In those first days and weeks after birth, parent and child (re-)establish mutual rhythm. An A-then-B-then-C pattern of need and comfort, need and comfort. This is likely as poor a substitute for the rhythm that spontaneously and unconsciously arose in utero as it is a poor approximation of the rhythms of the adult world, but it works for a while. It likely begins with many cycles of food and rest and elimination as mother and child (re-)build their strength. Gradually, the rhythm slows. The cycle lengthens. the pattern between parent and child more or less synchronizes with the pattern between parent-child and family, and then between family and community, community and nature.
A-then-B-then-C becomes more than a cycle of wakefulness and comfort; it becomes a way of thinking-feeling. It’s not that the baby hears the front door open and says to himself, “Mom’s home. Food’s coming.” It’s the sensory-emotional association between cause and effect. Door sound anticipates comfort.

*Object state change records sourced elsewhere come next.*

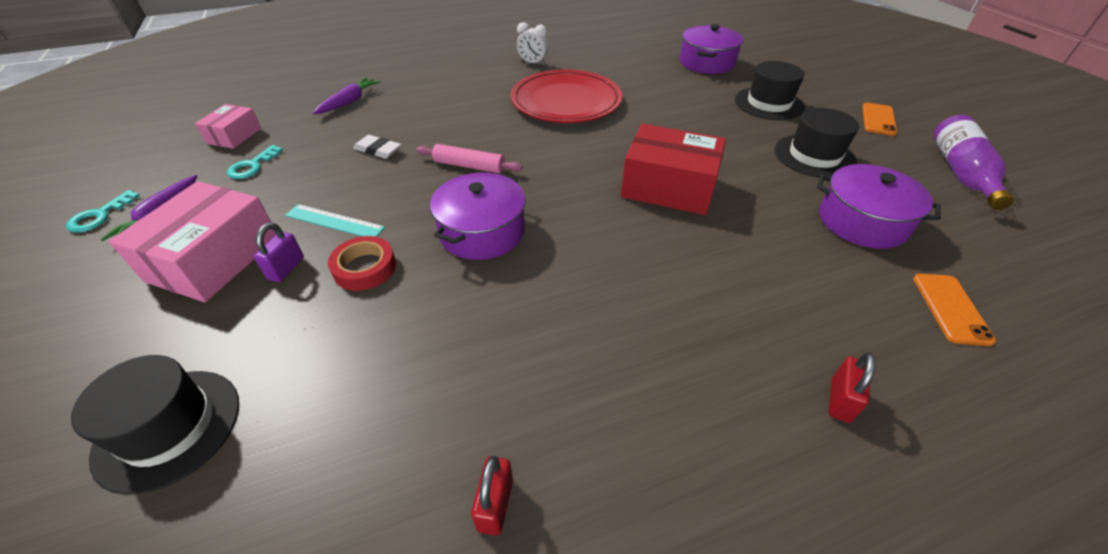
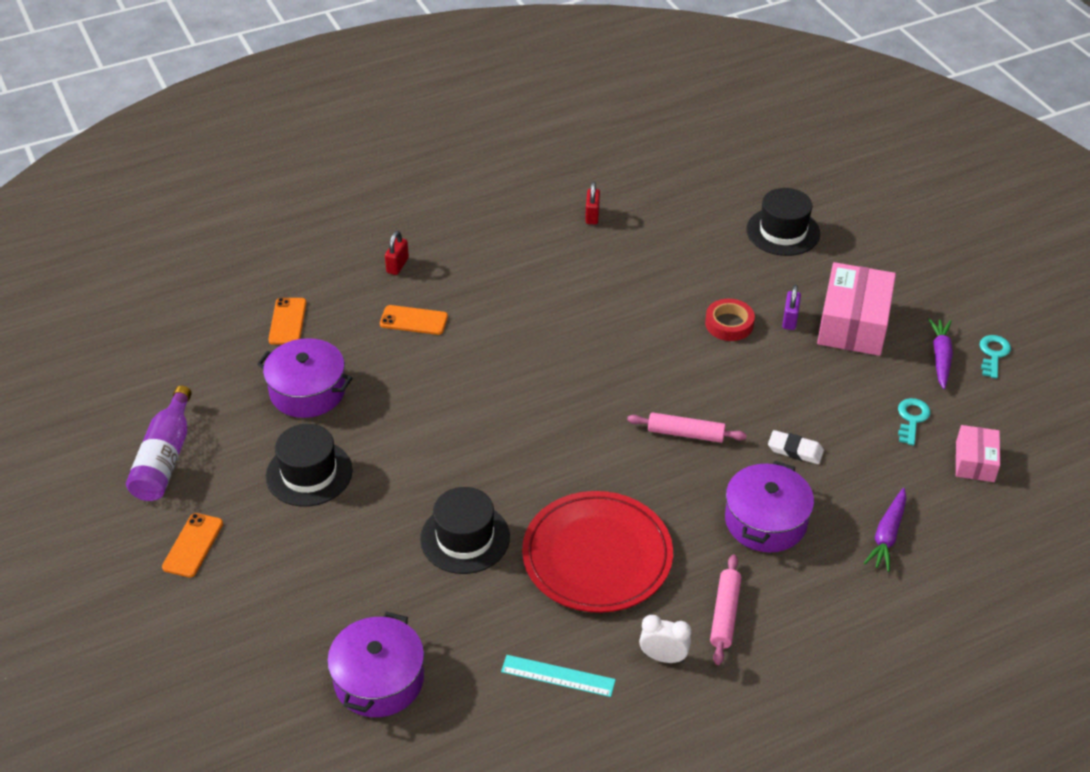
camera: 175 degrees right, 0 degrees up
turquoise ruler [285,204,385,237] -> turquoise ruler moved to [501,655,616,697]
purple pot [430,173,526,260] -> purple pot moved to [725,461,814,552]
red box [621,124,726,215] -> none
black hat [735,61,805,120] -> black hat moved to [420,487,510,574]
none -> orange phone [380,305,448,335]
none -> pink rolling pin [710,555,741,665]

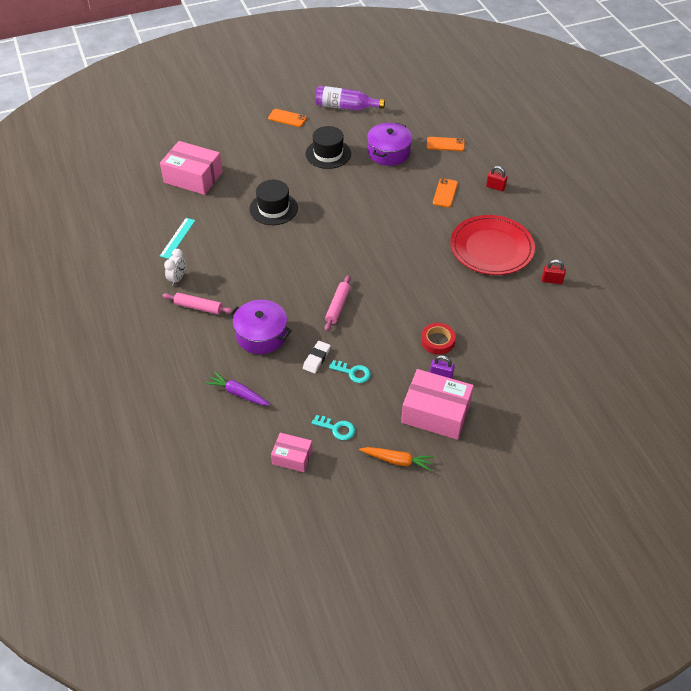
camera: 95 degrees right, 5 degrees up
purple pot [327,612,424,717] -> pink box [160,141,223,195]
red plate [522,491,673,613] -> red plate moved to [450,215,535,275]
black hat [746,188,820,256] -> none
purple carrot [928,318,953,389] -> orange carrot [359,447,434,471]
turquoise key [980,335,1011,379] -> turquoise key moved to [329,360,371,383]

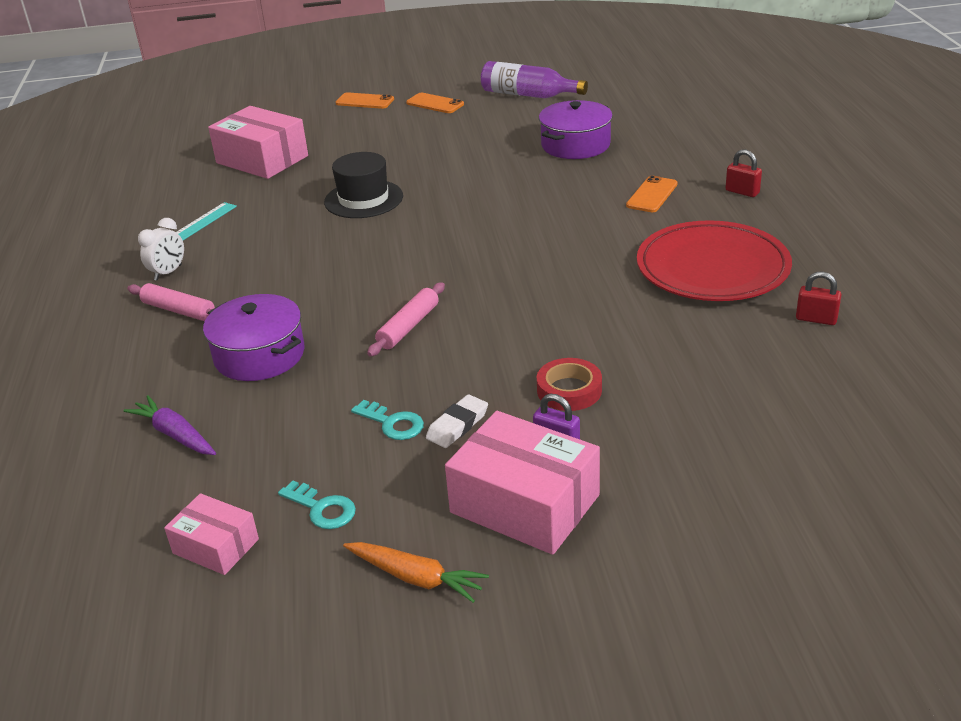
camera: 15 degrees right, 15 degrees down
white eraser [303,341,331,373] -> white eraser moved to [426,394,488,448]
black hat [305,126,351,169] -> none
orange phone [427,137,465,151] -> orange phone moved to [336,92,394,109]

Let-go anticipates hold-tight. Scream and ail anticipates pick-up. Pick-up anticipates calm. Supper anticipates warm, soothing bath, which anticipates sleep. Alarm clock anticipates breakfast, which anticipates school bus, which anticipates friends.
Work anticipates paycheck, which anticipates buying, which anticipates pleasure (or, in the case of bills, pain relief). When the world is in chaos, there is no room left for novelty, learning, and growth. Exploration shuts down. We retreat into the familiar. But when the world is ordered and predictable, anxiety is diminished. The difference detector can devote greater resources to novelty and growth. is reality often prompts me to recommend to parents that their goal should be to be boring.
Boring means predictable. It means that the world is familiar and safe. If little or no emotional energy needs to be devoted to coping with home, then most or all of that energy can be directed outward. Go ahead and have fun. Laugh and play and dance, but make sure that events like bedtime and mealtime and bath time and homework—who is there and when—are all familiar. That life at home is A-then-B-then-C.